La Juve a six victoires en Coupe d'Europe – 1985 et 1996 dans la plus importante, 1977, 1990 et 1993 en Coupe de l'UEFA, 1984 en Coupe des vainqueurs de coupe – et le Bayern cinq – 1974, 1975, 1976, un fabuleux triplé dans ce qui s'appelait encore la Coupe des champions, 1996 en Coupe de l'UEFA, 1967 en Coupe des vainqueurs de coupe. Ce prestigieux passé ne leur servira pas forcément dans leur duel avec Kiev (deux fois vainqueur en Coupe des coupes – 1975, 1986) et Manchester United (Coupe des champions en 1968 et Coupe des vainqueurs de coupe de 1991).

Les exploits réalisés au tour précédent et l'avantage du terrain parlent au premier abord en faveur de Kiev et Manchester.

Kiev s'est défait du Real Madrid. Mais plus encore que l'élimination du tenant du titre, le Dynamo a démontré une formidable vitalité, une capacité à se déployer sur le terrain à vive allure et une organisation de jeux remarquable. Le président du club ukrainien, à la façon d'un général fier de ses troupes, déclarait à la fin du match: «Quand on veut, on peut!» Facile à dire après la qualification; mais le président voyait sans doute plus loin, car, en plus de la volonté, il sait qu'il peut compter sur un joueur exceptionnel, Andreï Chevtchenko, capable de déséquilibrer à tout moment la défense adverse (lire ci-dessus).

Kiev rencontre le Bayern de Munich qui domine son championnat (15 points d'avance sur son second, Leverkusen) et s'est qualifié en finale de Coupe d'Allemagne. Le match nul de ce week-end sur le terrain de Borussia Dortmund n'est pas aussi inquiétant que l'absence de Bixente Lizarazu, Giovane Elber et Mario Basler – qui peine à revenir en forme depuis sa blessure du 17 mars dernier, lors du tour précédent de Ligue des champions.

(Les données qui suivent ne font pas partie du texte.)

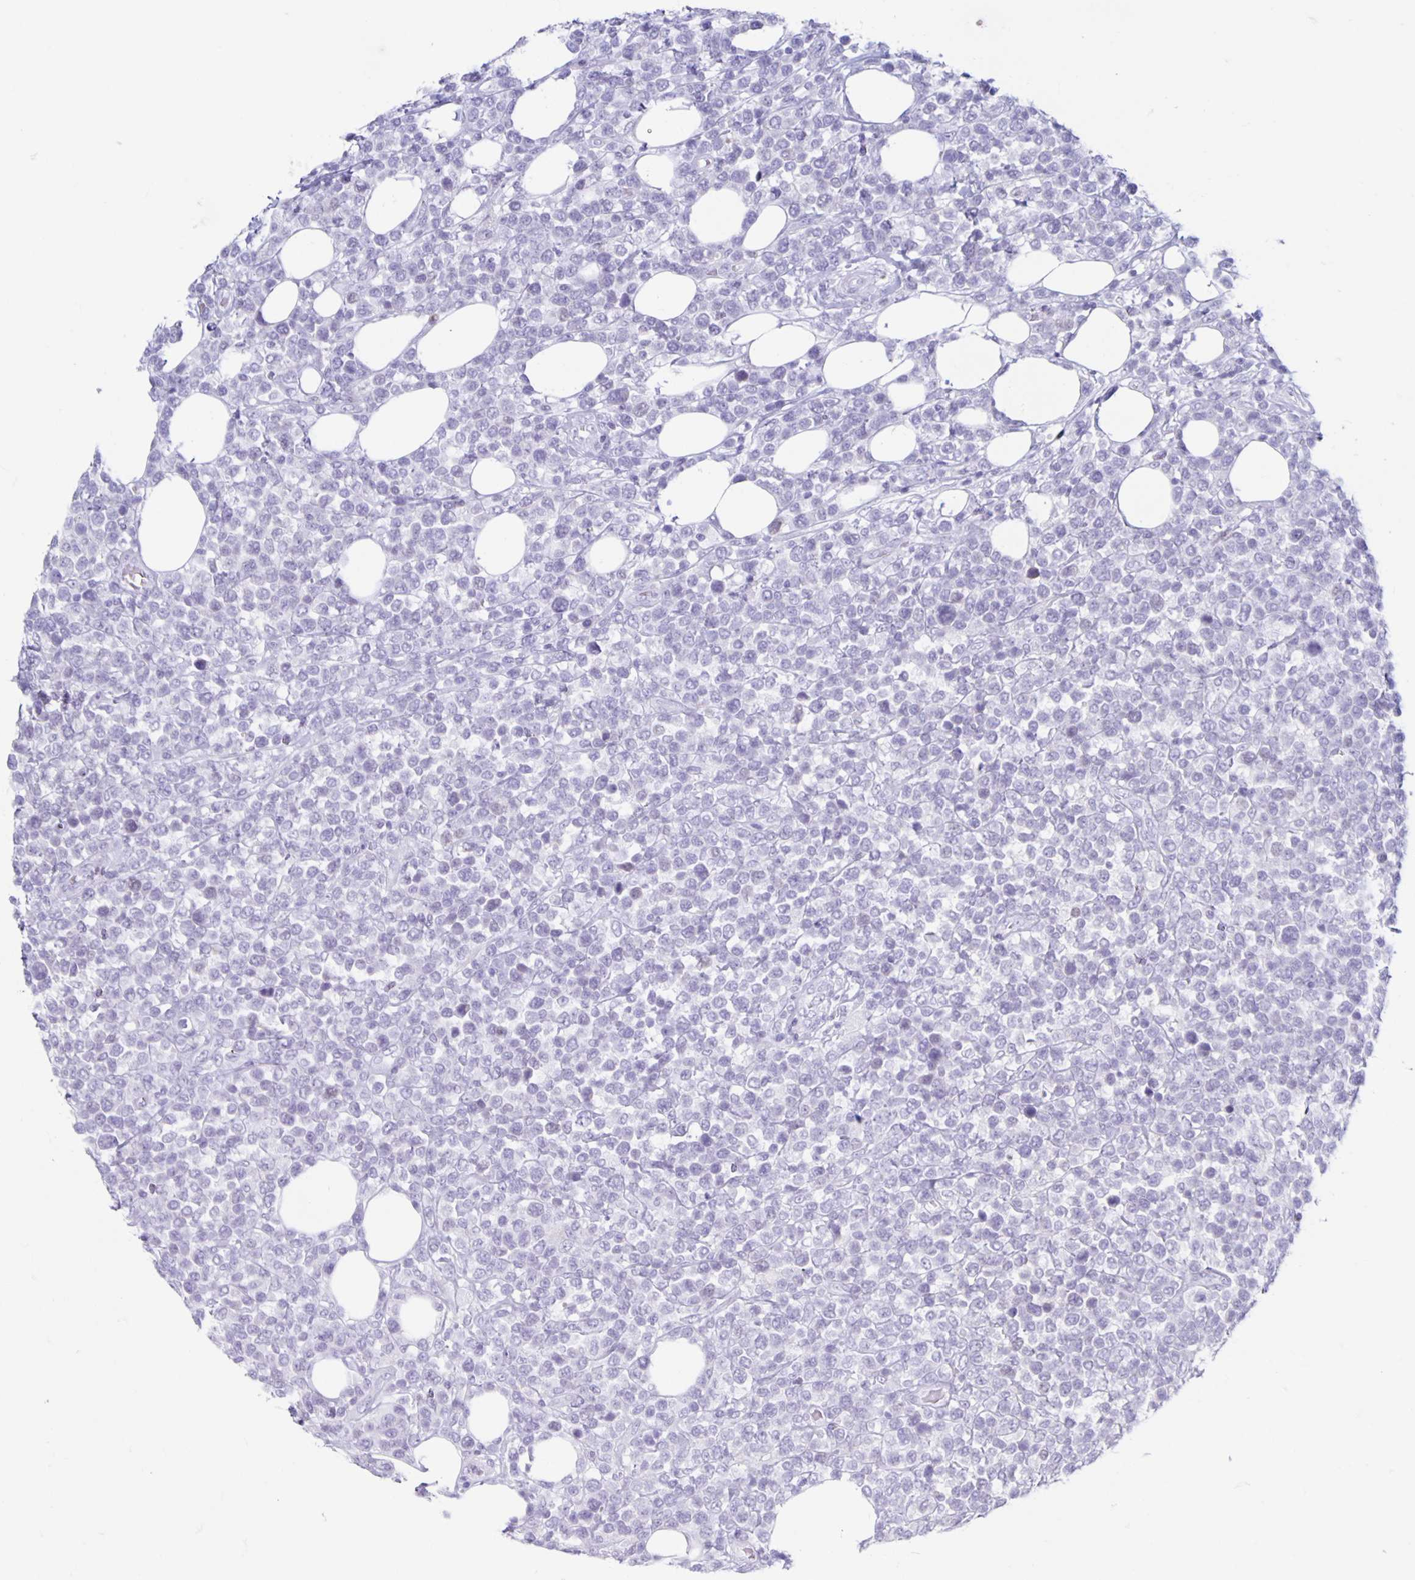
{"staining": {"intensity": "negative", "quantity": "none", "location": "none"}, "tissue": "lymphoma", "cell_type": "Tumor cells", "image_type": "cancer", "snomed": [{"axis": "morphology", "description": "Malignant lymphoma, non-Hodgkin's type, Low grade"}, {"axis": "topography", "description": "Lymph node"}], "caption": "The image exhibits no significant staining in tumor cells of lymphoma. The staining was performed using DAB to visualize the protein expression in brown, while the nuclei were stained in blue with hematoxylin (Magnification: 20x).", "gene": "CT45A5", "patient": {"sex": "male", "age": 60}}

L'entraîneur des Bavarois, Ottmar Hitzfeld, sait qu'il lui faudra contrer les avants de Kiev (Chevtchenko et Rebrov), et il compte sur l'inamovible Lothar Matthaeus qu'il placera devant sa défense. A 38 ans, ce dernier sera le plus âgé des joueurs engagés dans les demi-finales, et si l'expérience lui a permis de durer, elle ne l'a pas rendu modeste, puisqu'il se définit ainsi, en parlant de lui-même à la troisième personne: «Un chef de file dont n'importe quelle équipe a besoin.»

Avant le match contre Manchester United, les joueurs de la Juventus ne font pas non plus dans la modestie. Didier Deschamps déclarait à l'hebdomadaire France-Football, après la qualification obtenue in extremis contre l'Olympiakos (85e minute du match retour): «A la Juve, on sait que rien n'est impossible, c'est en nous, et on le prouve assez souvent. On a gagné ou redressé des situations difficiles alors qu'on évoluait à dix. […] C'est la force intérieure du club, de l'équipe qui veut ça.» Il est vrai que le club italien revient de loin, après un début de championnat difficile. Depuis l'arrivée d'un nouvel entraîneur, Carlo Ancelotti, la Juve a cessé de traîner sa peine sur les pelouses. Zinedine Zidane, remis d'une blessure, jouera. Zidane est aussi pétri de certitudes que son compère de l'équipe de France: «Nous méritons le succès en Ligue des champions», a-t-il affirmé aux journalistes de La Gazzetta dello Sport. Il faudra d'abord résister aux deux avants de pointe percutants de Manchester, Dwight Yorke et Andy Cole, et surtout aux traits de génie de David Beckham. Ces trois joueurs ont été éblouissants lors du tour précédent contre l'Inter de Milan et sont bien décidés à conquérir le titre suprême européen pour le club le plus riche du monde.